(Stored data entries)
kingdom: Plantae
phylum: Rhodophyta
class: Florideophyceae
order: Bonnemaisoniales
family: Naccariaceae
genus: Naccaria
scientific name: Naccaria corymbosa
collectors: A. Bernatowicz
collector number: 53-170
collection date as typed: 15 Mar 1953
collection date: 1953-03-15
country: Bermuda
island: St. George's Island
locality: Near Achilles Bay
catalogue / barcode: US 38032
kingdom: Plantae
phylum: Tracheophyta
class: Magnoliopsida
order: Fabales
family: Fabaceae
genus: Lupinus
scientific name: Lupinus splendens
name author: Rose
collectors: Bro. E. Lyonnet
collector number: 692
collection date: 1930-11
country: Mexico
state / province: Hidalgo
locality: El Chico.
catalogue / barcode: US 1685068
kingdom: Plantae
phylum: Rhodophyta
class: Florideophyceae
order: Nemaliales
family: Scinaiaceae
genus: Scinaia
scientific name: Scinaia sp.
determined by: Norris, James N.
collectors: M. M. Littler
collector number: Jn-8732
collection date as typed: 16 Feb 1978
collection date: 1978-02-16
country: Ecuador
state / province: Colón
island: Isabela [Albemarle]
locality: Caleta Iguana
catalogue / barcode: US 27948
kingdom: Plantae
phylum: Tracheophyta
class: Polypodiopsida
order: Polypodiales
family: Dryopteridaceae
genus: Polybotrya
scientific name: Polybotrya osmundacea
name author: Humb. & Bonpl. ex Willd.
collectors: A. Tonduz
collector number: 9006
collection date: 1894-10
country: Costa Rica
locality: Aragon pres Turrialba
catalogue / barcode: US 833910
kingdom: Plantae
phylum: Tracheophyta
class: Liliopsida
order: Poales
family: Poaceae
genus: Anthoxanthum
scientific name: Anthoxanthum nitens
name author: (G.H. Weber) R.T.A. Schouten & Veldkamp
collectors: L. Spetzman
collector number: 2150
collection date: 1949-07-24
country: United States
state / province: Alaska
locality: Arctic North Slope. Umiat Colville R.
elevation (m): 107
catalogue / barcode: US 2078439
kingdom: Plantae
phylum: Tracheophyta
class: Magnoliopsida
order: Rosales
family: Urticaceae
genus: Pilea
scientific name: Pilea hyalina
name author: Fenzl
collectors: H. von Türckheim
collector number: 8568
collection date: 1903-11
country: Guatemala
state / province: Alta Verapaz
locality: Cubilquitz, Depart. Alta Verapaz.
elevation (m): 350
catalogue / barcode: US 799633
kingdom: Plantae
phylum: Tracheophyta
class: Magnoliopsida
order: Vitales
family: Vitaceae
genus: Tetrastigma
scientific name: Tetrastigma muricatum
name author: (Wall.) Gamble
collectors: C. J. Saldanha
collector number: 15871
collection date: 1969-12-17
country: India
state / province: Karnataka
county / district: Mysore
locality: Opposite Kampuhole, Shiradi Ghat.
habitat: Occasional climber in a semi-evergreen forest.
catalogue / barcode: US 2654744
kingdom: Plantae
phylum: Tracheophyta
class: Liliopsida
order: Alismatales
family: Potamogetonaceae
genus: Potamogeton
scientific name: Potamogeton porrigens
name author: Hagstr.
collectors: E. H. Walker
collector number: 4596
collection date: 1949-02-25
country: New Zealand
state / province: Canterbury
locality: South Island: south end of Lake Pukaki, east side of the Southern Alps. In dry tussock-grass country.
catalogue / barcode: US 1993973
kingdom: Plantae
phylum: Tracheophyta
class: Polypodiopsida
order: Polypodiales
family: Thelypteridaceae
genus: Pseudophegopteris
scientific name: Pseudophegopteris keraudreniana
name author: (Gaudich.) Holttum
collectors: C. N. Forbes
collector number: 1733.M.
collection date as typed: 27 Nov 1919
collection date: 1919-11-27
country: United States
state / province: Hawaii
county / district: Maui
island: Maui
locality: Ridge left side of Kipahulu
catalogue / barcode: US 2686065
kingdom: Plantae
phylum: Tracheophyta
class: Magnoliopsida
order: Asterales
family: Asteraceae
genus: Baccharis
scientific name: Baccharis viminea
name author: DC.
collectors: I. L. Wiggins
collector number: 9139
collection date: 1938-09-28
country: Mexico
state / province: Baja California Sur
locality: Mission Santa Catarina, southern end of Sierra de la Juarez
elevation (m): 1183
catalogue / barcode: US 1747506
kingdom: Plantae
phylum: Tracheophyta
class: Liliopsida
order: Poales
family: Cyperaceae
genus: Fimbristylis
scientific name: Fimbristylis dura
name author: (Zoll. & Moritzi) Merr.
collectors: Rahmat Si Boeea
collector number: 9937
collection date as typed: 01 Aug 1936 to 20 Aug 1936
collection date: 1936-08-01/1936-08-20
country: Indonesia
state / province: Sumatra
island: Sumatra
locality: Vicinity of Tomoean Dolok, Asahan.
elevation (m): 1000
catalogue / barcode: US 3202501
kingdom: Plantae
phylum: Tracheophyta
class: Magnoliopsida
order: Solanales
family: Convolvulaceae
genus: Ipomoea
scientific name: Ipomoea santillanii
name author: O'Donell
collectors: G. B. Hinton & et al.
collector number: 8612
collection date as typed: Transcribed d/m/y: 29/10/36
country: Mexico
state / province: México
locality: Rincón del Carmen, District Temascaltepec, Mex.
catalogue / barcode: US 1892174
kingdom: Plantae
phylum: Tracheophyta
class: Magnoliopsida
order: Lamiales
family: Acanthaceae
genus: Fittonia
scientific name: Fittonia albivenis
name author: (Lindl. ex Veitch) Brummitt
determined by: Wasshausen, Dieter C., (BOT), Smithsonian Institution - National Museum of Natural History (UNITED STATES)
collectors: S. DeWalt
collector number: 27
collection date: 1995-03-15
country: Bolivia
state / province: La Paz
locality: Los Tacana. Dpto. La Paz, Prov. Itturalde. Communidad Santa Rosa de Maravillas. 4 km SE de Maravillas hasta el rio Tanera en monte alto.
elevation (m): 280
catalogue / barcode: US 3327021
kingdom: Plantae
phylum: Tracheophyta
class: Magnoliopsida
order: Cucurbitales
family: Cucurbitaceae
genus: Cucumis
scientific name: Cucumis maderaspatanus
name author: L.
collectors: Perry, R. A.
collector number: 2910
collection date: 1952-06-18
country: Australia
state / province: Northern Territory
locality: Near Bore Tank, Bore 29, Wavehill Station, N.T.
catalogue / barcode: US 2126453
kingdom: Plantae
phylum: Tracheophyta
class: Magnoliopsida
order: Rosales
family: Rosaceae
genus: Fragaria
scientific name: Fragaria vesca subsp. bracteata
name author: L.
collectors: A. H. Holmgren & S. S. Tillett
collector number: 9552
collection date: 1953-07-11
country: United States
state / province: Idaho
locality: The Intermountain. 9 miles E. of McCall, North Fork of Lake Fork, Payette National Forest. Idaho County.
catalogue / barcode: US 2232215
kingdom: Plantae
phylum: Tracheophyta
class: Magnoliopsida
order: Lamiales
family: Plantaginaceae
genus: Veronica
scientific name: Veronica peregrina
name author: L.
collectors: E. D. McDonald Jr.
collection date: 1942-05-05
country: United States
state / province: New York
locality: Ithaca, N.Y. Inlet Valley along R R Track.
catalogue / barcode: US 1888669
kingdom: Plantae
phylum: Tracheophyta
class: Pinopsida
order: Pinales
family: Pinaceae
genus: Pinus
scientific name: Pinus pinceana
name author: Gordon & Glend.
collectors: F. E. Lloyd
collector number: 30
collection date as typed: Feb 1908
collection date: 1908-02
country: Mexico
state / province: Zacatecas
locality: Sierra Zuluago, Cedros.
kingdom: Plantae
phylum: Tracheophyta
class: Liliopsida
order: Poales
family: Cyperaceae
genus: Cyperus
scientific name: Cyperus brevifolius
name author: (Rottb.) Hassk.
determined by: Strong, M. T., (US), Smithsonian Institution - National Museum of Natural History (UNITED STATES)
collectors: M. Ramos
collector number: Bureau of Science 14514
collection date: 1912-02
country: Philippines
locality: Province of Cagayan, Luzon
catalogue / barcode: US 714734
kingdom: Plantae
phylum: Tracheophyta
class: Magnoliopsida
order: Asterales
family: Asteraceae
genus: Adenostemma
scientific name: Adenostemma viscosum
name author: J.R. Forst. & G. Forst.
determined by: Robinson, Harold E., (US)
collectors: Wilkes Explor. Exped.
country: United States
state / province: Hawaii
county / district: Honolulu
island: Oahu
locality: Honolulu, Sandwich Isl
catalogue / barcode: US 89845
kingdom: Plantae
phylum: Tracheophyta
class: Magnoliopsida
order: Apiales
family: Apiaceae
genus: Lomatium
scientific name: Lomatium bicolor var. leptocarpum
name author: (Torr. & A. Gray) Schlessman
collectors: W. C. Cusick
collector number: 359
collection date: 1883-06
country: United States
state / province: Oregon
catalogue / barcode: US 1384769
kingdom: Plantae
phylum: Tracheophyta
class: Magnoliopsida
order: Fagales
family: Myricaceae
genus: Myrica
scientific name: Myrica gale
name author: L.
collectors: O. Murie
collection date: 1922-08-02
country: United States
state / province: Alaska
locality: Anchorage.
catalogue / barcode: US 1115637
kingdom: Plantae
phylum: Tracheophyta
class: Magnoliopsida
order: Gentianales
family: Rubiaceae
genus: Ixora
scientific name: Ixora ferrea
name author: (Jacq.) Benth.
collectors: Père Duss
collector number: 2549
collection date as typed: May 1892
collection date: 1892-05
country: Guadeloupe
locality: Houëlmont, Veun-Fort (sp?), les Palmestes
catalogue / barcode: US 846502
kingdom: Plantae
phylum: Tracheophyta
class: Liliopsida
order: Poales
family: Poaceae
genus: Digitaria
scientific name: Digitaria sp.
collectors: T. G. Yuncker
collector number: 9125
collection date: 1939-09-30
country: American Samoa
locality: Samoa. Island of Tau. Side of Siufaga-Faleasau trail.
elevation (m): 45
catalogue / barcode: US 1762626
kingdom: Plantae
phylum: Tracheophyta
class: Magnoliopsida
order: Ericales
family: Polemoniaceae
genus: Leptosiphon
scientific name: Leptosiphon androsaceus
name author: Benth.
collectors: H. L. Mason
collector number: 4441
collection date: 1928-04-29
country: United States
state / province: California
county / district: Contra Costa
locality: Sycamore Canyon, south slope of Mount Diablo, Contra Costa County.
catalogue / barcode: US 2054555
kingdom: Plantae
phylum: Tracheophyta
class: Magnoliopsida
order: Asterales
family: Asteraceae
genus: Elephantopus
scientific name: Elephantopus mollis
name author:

_To be done_
Reproduce everything from the line containing "state / province: Northern Territory" down to the line containing "state / province: Idaho", both of these lines included.

_Output for this exercise_
state / province: Northern Territory
locality: Near Bore Tank, Bore 29, Wavehill Station, N.T.
catalogue / barcode: US 2126453
kingdom: Plantae
phylum: Tracheophyta
class: Magnoliopsida
order: Rosales
family: Rosaceae
genus: Fragaria
scientific name: Fragaria vesca subsp. bracteata
name author: L.
collectors: A. H. Holmgren & S. S. Tillett
collector number: 9552
collection date: 1953-07-11
country: United States
state / province: Idaho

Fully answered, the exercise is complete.